Ich fahre wieder in die DDR, in der Hoffnung, dort Bilder zu finden, die diese Entsprechungen zeigen.

Eine Hölle vergleichbar mit dem Deutschland von 1945 ist die DDR 1990 sicher nicht – aber aus westlicher Sicht trotzdem an vielen Stellen in erschreckendem Zustand.

"Jede Zeit, jede Kultur, jede Sitte und Tradition hat ihren Stil, hat ihre ihr zukommenden Zartheiten und Härten, Schönheiten und Grausamkeiten, hält gewisse Leiden für selbst­verständlich, nimmt gewisse Übel geduldig hin. Zum wirklichen Leiden, zur Hölle wird das menschliche Leben nur da, wo zwei Zeiten, zwei Kulturen und Religionen einander überschneiden."
(Hermann Hesse)

Eines der Hauptprobleme im Alltag der DDR war die Beschaffung von Waren. Genau das ist im kapitalistischen Westen in der Tat üppig gelöst. Eines der Hauptprobleme in der BRD - die Beschaffung von Geld - kennen die Ostdeutschen noch nicht. Sie haben eine Welt vor Augen, in der scheinbar paradiesische Zustände herrschen: selbstbewusste Menschen, Reichtum, gepflegte Städte! Das, so zeigen die Zeitungsausschnitte aus dem westdeutschen Nachkriegsjahrzehnt, war auch das, was der Westen damals in „Amerika“ gesehen hat.

April 2020

Noch während meiner letzten DDR-Reise hatte Helmut Kohl „blühende Landschaften“ versprochen und damit Erwartungen geweckt, die sich so bis heute nicht vollständig erfüllt haben.

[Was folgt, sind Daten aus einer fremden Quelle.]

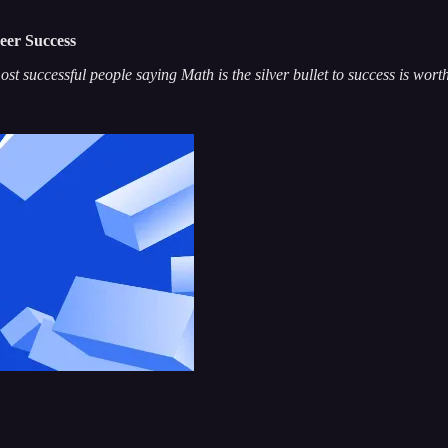
eer Success
st successful people saying Math is the silver bullet to success is wort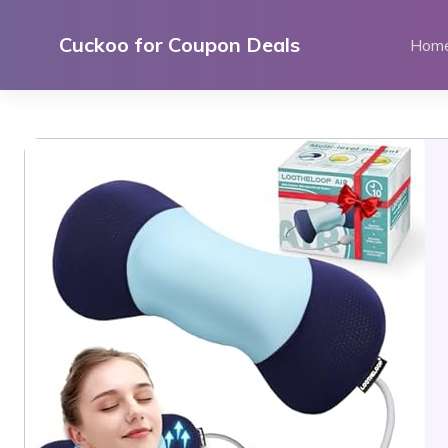
Skip
to
Cuckoo for Coupon Deals
Hom
content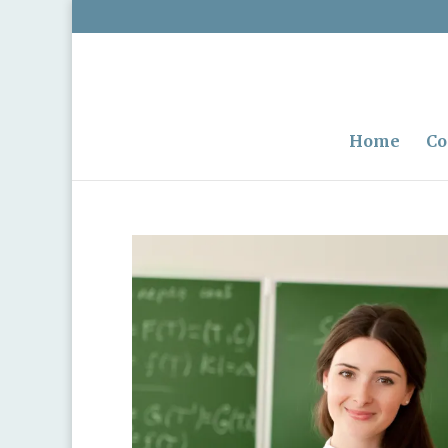
Home
Co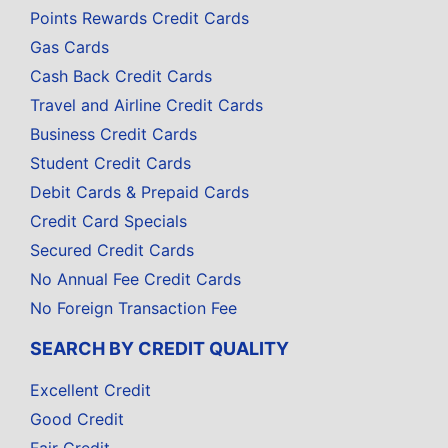
Points Rewards Credit Cards
Gas Cards
Cash Back Credit Cards
Travel and Airline Credit Cards
Business Credit Cards
Student Credit Cards
Debit Cards & Prepaid Cards
Credit Card Specials
Secured Credit Cards
No Annual Fee Credit Cards
No Foreign Transaction Fee
SEARCH BY CREDIT QUALITY
Excellent Credit
Good Credit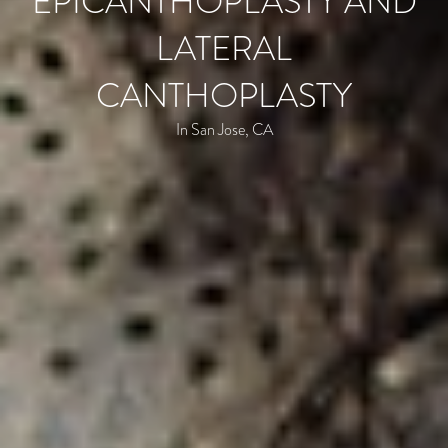
EPICANTHOPLASTY AND
LATERAL
CANTHOPLASTY
In San Jose, CA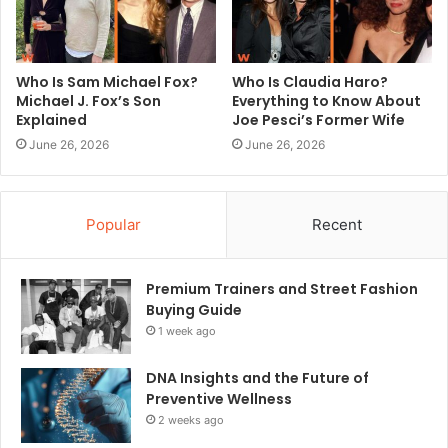
Who Is Sam Michael Fox?
Who Is Claudia Haro?
Michael J. Fox’s Son
Everything to Know About
Explained
Joe Pesci’s Former Wife
June 26, 2026
June 26, 2026
Popular
Recent
Premium Trainers and Street Fashion
Buying Guide
1 week ago
DNA Insights and the Future of
Preventive Wellness
2 weeks ago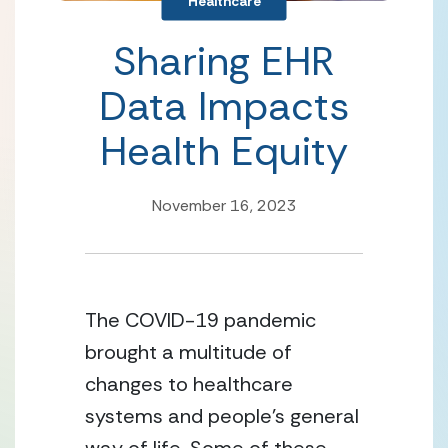
Healthcare
Sharing EHR
Data Impacts
Health Equity
November 16, 2023
The COVID-19 pandemic 
brought a multitude of 
changes to healthcare 
systems and people’s general 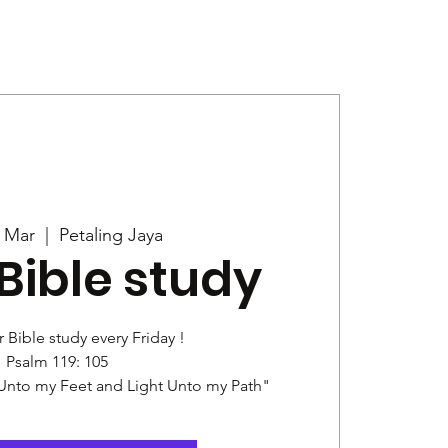
Give
News
5 Mar
  |  
Petaling Jaya
Bible study
r Bible study every Friday !
Psalm 119: 105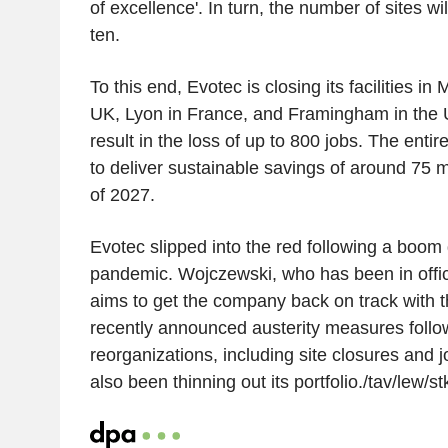
of excellence'. In turn, the number of sites wi
ten.
To this end, Evotec is closing its facilities i
UK, Lyon in France, and Framingham in the U
result in the loss of up to 800 jobs. The enti
to deliver sustainable savings of around 75 m
of 2027.
Evotec slipped into the red following a boom
pandemic. Wojczewski, who has been in offic
aims to get the company back on track with t
recently announced austerity measures follo
reorganizations, including site closures and 
also been thinning out its portfolio./tav/lew/st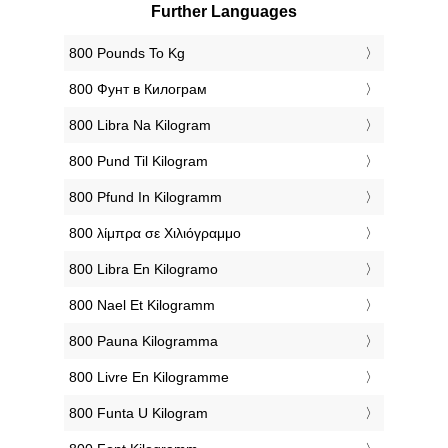
Further Languages
‎800 Pounds To Kg
‎800 Фунт в Килограм
‎800 Libra Na Kilogram
‎800 Pund Til Kilogram
‎800 Pfund In Kilogramm
‎800 λίμπρα σε Χιλιόγραμμο
‎800 Libra En Kilogramo
‎800 Nael Et Kilogramm
‎800 Pauna Kilogramma
‎800 Livre En Kilogramme
‎800 Funta U Kilogram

Ob die schnelle Wiedervereinigung im Oktober 1990 ein Fehler war, kann ich nicht beantworten – die von mir erhoffte und erwartete Suche nach einer eigenen ostdeutschen Identität wurde jedenfalls in der Breite von den Menschen nicht getragen.

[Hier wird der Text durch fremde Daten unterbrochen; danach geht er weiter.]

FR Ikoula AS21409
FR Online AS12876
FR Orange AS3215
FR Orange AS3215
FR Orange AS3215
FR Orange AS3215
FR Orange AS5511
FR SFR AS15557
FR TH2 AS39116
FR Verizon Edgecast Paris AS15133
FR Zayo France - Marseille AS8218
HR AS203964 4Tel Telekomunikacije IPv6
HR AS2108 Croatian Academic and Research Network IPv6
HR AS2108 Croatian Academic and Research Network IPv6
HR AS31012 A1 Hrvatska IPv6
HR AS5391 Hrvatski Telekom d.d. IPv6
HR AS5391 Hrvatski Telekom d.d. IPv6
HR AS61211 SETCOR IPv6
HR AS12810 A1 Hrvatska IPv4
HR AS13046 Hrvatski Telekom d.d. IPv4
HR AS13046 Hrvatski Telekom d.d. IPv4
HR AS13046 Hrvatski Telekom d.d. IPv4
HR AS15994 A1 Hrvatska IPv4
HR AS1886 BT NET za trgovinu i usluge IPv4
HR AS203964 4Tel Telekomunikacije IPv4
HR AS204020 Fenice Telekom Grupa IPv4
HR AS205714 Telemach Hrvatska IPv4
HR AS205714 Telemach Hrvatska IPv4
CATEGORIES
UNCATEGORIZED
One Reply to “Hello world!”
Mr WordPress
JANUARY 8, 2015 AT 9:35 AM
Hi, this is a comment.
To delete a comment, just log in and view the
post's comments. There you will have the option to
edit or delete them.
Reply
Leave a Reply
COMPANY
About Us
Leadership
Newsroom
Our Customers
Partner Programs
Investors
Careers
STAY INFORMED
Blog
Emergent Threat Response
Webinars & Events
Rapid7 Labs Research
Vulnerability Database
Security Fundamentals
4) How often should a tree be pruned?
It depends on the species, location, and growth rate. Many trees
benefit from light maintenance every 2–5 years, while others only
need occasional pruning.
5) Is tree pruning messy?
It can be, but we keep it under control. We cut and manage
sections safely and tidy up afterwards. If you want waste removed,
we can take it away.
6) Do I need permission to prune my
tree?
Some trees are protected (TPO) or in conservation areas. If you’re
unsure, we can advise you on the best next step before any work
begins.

All das liegt inzwischen so weit zurück, wie der Geruch von Braunkohle in den Städten. Ich spüre nicht mehr, ob ich im Westen oder Osten der Republik unterwegs bin – wir sind tatsächlich zusammengewachsen und ein Deutschland in „meinen“ Grenzen von 1990 ist mir fremd geworden – so fremd, wie mir damals diejenigen waren, die sich mit mir vereinigen wollten.